Para muchos cofrades, fue una escena única. Pero no debemos olvidar que ya hubo precedente. En el año 2000, la Virgen del Mayor Dolor de Granada recorrió también Roma, ante la mirada emocionada de Juan Pablo II en la Plaza de San Pedro.
Aquella imagen marcó un antes y un después, y sirvió de preámbulo a lo que hemos vivido ahora, con el Cachorro y la Esperanza de Málaga, como embajadores de una religiosidad que, aunque a veces no se entienda fuera de su contexto, late con fuerza universal.
Porque sí, cuando una imagen como esta sale de su barrio, de su templo o de sus calles, hay un pequeño choque cultural, una sensación de extrañamiento. A los ojos del romano, quizás resulte incomprensible esa teatralidad sagrada, esa intensidad expresiva.

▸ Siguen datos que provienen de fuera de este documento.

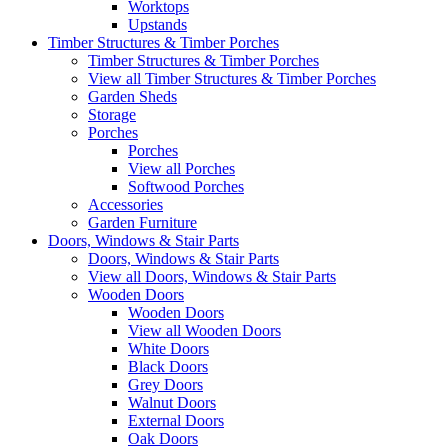
Worktops
Upstands
Timber Structures & Timber Porches
Timber Structures & Timber Porches
View all Timber Structures & Timber Porches
Garden Sheds
Storage
Porches
Porches
View all Porches
Softwood Porches
Accessories
Garden Furniture
Doors, Windows & Stair Parts
Doors, Windows & Stair Parts
View all Doors, Windows & Stair Parts
Wooden Doors
Wooden Doors
View all Wooden Doors
White Doors
Black Doors
Grey Doors
Walnut Doors
External Doors
Oak Doors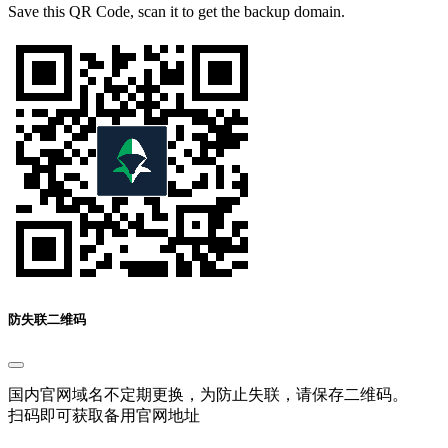
Save this QR Code, scan it to get the backup domain.
防失联二维码
国内官网域名不定期更换，为防止失联，请保存二维码。
扫码即可获取备用官网地址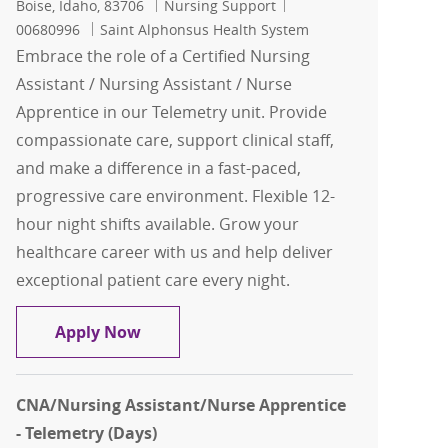
Location
Category
Job Id
Boise, Idaho, 83706
Nursing Support
00680996
Saint Alphonsus Health System
Embrace the role of a Certified Nursing
Assistant / Nursing Assistant / Nurse
Apprentice in our Telemetry unit. Provide
compassionate care, support clinical staff,
and make a difference in a fast-paced,
progressive care environment. Flexible 12-
hour night shifts available. Grow your
healthcare career with us and help deliver
exceptional patient care every night.
CNA/Nursing Assistant/Nurse Apprentic
Apply Now
CNA/Nursing Assistant/Nurse Apprentice
- Telemetry (Days)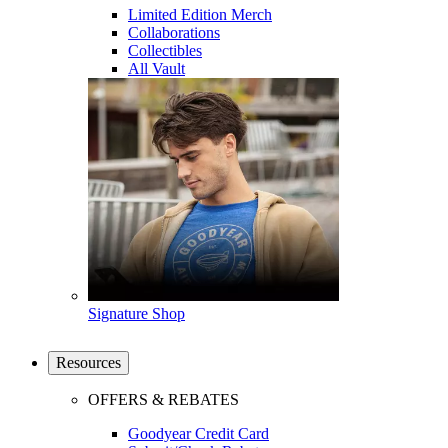
Limited Edition Merch
Collaborations
Collectibles
All Vault
Signature Shop
Resources
OFFERS & REBATES
Goodyear Credit Card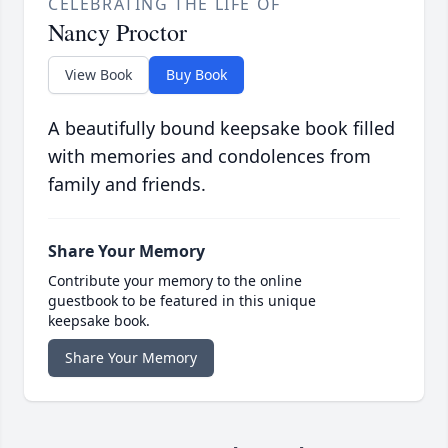
CELEBRATING THE LIFE OF
Nancy Proctor
View Book
Buy Book
A beautifully bound keepsake book filled
with memories and condolences from
family and friends.
Share Your Memory
Contribute your memory to the online
guestbook to be featured in this unique
keepsake book.
Share Your Memory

Pero ni el desarraigo ni la distancia restan fuerza devocional. Más bien la refuerzan. Despojada del entorno habitual, el Cachorro revela su poder desnudo, su capacidad de interpelar a quien la mira, aunque no sepa nada de su Triana natal.
León XIV comienza un pontificado tan complejo como apasionante. Le esperan desafíos dentro y fuera de la Iglesia, como las cuestiones geopolíticas internacionales, las diferentes crisis sociales que asolan a la población o una fe que busca reencontrarse con el mundo.
No sería extraño que, en algún momento de desvelo, el pontífice recurra a su álbum personal, aquel que guarda desde 2002, donde probablemente aún conserva las fotos que él mismo tomó al Cachorro bajo la luz tenue de una noche de Viernes Santo.
Porque en medio de la inmensidad de Roma, detrás de los muros de San Pedro, puede que necesite, como entonces, volver a mirar ese rostro moribundo y sereno. Para recordar que, a veces, la fe se resume en una mirada que nos sostiene cuando más lo necesitamos.